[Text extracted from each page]
--------------------------------------------------
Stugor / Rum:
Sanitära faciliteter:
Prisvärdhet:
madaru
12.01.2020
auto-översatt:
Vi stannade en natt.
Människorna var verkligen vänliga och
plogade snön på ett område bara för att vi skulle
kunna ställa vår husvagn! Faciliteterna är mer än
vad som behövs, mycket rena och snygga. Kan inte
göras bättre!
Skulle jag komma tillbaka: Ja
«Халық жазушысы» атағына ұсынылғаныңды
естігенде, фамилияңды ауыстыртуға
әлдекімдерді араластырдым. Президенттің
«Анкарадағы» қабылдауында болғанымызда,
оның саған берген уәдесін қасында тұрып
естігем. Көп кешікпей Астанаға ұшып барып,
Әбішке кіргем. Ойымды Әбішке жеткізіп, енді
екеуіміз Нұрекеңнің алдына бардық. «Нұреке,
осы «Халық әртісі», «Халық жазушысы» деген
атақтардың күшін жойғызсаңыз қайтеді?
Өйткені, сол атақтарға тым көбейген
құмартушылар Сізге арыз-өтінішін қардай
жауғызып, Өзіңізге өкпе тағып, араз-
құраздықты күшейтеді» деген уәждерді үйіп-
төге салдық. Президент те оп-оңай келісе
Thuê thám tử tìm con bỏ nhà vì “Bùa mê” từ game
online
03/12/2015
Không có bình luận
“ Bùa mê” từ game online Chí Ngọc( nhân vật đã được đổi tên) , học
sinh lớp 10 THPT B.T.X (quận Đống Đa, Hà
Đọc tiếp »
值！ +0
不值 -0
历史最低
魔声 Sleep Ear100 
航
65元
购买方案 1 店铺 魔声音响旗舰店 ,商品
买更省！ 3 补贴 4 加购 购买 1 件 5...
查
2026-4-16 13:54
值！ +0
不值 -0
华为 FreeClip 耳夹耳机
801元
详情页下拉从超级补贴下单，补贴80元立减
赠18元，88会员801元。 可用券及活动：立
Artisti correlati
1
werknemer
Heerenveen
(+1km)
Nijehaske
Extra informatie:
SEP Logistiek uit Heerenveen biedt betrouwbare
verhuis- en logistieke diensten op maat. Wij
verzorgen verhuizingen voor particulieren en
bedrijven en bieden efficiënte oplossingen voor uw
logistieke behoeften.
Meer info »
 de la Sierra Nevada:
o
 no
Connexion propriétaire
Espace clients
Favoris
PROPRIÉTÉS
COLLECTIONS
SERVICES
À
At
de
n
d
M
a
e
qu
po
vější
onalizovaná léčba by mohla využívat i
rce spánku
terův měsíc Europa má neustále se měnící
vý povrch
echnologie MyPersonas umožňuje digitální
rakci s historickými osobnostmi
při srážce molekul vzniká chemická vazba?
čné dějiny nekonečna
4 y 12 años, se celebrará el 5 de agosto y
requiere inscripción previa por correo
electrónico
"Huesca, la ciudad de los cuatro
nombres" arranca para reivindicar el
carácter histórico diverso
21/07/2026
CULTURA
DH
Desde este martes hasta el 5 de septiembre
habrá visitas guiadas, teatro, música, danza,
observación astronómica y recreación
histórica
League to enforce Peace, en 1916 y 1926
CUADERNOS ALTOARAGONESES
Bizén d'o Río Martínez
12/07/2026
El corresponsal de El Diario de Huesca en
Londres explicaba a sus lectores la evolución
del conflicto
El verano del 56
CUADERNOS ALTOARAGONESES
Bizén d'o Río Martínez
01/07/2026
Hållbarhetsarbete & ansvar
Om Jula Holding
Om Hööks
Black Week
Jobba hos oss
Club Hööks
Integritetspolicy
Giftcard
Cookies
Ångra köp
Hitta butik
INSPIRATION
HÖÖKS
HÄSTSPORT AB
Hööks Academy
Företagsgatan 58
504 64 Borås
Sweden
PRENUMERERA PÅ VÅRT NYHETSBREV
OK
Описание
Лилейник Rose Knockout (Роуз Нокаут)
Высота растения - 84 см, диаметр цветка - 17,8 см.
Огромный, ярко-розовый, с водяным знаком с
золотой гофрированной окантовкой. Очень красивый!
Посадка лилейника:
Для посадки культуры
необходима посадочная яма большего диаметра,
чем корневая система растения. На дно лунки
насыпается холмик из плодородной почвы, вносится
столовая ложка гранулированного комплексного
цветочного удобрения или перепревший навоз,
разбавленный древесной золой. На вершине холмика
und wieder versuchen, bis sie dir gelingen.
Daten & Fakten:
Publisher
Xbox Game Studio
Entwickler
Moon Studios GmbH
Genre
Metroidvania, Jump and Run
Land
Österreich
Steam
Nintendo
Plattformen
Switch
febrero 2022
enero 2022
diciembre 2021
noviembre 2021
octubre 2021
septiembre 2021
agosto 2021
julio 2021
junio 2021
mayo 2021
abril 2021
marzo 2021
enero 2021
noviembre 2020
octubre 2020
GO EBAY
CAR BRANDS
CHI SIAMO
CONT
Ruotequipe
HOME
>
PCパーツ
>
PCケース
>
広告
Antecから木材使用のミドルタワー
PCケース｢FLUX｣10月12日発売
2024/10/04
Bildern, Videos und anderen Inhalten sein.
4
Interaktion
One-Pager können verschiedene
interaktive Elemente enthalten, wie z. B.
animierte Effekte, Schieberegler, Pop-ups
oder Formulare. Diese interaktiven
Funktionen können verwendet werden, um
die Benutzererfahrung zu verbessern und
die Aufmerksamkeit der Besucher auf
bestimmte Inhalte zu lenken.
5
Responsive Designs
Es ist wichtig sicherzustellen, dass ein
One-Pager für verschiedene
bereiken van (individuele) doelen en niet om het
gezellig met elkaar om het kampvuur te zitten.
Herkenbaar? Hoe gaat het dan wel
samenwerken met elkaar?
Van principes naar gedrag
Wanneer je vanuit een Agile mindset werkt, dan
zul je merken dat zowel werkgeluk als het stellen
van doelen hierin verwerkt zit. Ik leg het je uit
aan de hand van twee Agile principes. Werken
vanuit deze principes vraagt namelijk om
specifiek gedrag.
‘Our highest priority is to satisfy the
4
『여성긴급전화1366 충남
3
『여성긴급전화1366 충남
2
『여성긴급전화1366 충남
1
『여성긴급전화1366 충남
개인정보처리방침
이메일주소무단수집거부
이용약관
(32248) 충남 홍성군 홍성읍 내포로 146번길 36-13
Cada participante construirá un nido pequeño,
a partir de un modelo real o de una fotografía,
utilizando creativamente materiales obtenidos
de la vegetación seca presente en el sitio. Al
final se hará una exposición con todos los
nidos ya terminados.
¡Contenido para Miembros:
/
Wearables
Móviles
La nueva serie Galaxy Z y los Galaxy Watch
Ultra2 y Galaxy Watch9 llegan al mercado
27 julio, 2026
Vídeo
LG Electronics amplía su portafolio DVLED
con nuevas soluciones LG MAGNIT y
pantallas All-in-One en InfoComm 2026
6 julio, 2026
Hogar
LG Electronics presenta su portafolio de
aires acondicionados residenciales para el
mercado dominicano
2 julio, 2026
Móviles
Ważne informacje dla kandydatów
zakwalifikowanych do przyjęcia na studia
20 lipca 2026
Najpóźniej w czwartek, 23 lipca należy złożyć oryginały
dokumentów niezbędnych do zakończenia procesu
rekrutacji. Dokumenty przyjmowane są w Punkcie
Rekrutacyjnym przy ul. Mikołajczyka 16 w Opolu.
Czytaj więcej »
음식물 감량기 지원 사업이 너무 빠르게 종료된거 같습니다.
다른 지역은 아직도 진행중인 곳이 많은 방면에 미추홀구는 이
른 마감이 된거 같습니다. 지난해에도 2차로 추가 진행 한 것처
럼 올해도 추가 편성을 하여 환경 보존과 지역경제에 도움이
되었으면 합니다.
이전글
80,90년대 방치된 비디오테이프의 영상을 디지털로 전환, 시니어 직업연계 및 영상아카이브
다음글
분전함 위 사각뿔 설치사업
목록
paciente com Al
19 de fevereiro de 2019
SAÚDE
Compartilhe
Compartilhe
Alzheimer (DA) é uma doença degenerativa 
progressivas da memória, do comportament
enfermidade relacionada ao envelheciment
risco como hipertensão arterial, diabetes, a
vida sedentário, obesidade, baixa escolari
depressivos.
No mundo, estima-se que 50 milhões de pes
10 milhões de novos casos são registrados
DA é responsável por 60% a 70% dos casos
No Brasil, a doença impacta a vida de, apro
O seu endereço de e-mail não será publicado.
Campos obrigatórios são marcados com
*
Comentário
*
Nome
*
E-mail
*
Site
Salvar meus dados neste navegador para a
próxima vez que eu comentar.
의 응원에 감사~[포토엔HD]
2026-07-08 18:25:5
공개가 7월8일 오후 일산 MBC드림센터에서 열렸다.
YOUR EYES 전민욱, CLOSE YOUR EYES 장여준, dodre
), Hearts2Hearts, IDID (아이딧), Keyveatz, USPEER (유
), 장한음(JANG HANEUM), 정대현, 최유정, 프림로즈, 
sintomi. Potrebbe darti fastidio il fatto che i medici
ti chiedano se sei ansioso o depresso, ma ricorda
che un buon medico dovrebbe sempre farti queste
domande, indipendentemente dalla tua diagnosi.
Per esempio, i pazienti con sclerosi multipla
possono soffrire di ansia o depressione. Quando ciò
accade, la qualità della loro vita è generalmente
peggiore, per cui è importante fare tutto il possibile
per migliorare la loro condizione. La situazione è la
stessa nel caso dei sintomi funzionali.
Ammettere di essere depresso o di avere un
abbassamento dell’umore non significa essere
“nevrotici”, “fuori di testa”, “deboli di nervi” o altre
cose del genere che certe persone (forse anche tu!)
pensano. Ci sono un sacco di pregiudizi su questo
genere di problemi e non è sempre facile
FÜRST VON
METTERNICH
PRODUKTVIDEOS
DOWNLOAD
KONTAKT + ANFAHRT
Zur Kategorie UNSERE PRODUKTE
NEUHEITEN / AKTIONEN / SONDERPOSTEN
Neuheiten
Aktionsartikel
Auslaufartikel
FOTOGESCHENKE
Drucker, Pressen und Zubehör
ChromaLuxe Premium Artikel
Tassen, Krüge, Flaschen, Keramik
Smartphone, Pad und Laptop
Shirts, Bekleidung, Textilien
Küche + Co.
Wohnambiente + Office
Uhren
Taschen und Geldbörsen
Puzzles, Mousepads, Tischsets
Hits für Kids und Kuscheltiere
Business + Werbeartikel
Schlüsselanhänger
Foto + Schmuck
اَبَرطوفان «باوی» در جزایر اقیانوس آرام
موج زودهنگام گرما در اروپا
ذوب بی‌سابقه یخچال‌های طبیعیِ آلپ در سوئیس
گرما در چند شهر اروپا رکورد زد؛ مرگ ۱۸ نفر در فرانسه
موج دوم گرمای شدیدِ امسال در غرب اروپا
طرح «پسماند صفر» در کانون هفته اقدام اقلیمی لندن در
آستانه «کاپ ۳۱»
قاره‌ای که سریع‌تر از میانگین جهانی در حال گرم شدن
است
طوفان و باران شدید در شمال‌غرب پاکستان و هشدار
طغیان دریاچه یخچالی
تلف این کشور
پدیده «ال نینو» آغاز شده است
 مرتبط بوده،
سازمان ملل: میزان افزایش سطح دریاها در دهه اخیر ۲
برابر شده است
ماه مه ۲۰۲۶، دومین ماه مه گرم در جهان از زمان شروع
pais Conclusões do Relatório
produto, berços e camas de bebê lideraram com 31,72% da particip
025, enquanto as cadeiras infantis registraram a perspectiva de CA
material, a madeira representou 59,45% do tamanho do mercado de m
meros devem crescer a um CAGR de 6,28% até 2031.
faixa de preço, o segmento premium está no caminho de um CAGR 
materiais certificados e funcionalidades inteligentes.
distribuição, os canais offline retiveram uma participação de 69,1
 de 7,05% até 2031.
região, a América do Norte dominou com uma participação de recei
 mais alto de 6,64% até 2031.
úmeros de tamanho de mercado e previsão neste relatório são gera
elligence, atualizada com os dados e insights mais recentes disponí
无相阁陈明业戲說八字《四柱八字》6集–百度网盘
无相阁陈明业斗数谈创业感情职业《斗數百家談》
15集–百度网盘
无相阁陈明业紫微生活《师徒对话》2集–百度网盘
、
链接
--------------------------------------------------
> **Task statement**
Copy out every line, starting at the very beginning of the records and ending at the line that contains "оның саған берген уәдесін қасында тұрып", keeping each line unchanged.

> **Task output**
Stugor / Rum:
Sanitära faciliteter:
Prisvärdhet:
madaru
12.01.2020
auto-översatt:
Vi stannade en natt.
Människorna var verkligen vänliga och
plogade snön på ett område bara för att vi skulle
kunna ställa vår husvagn! Faciliteterna är mer än
vad som behövs, mycket rena och snygga. Kan inte
göras bättre!
Skulle jag komma tillbaka: Ja
«Халық жазушысы» атағына ұсынылғаныңды
естігенде, фамилияңды ауыстыртуға
әлдекімдерді араластырдым. Президенттің
«Анкарадағы» қабылдауында болғанымызда,
оның саған берген уәдесін қасында тұрып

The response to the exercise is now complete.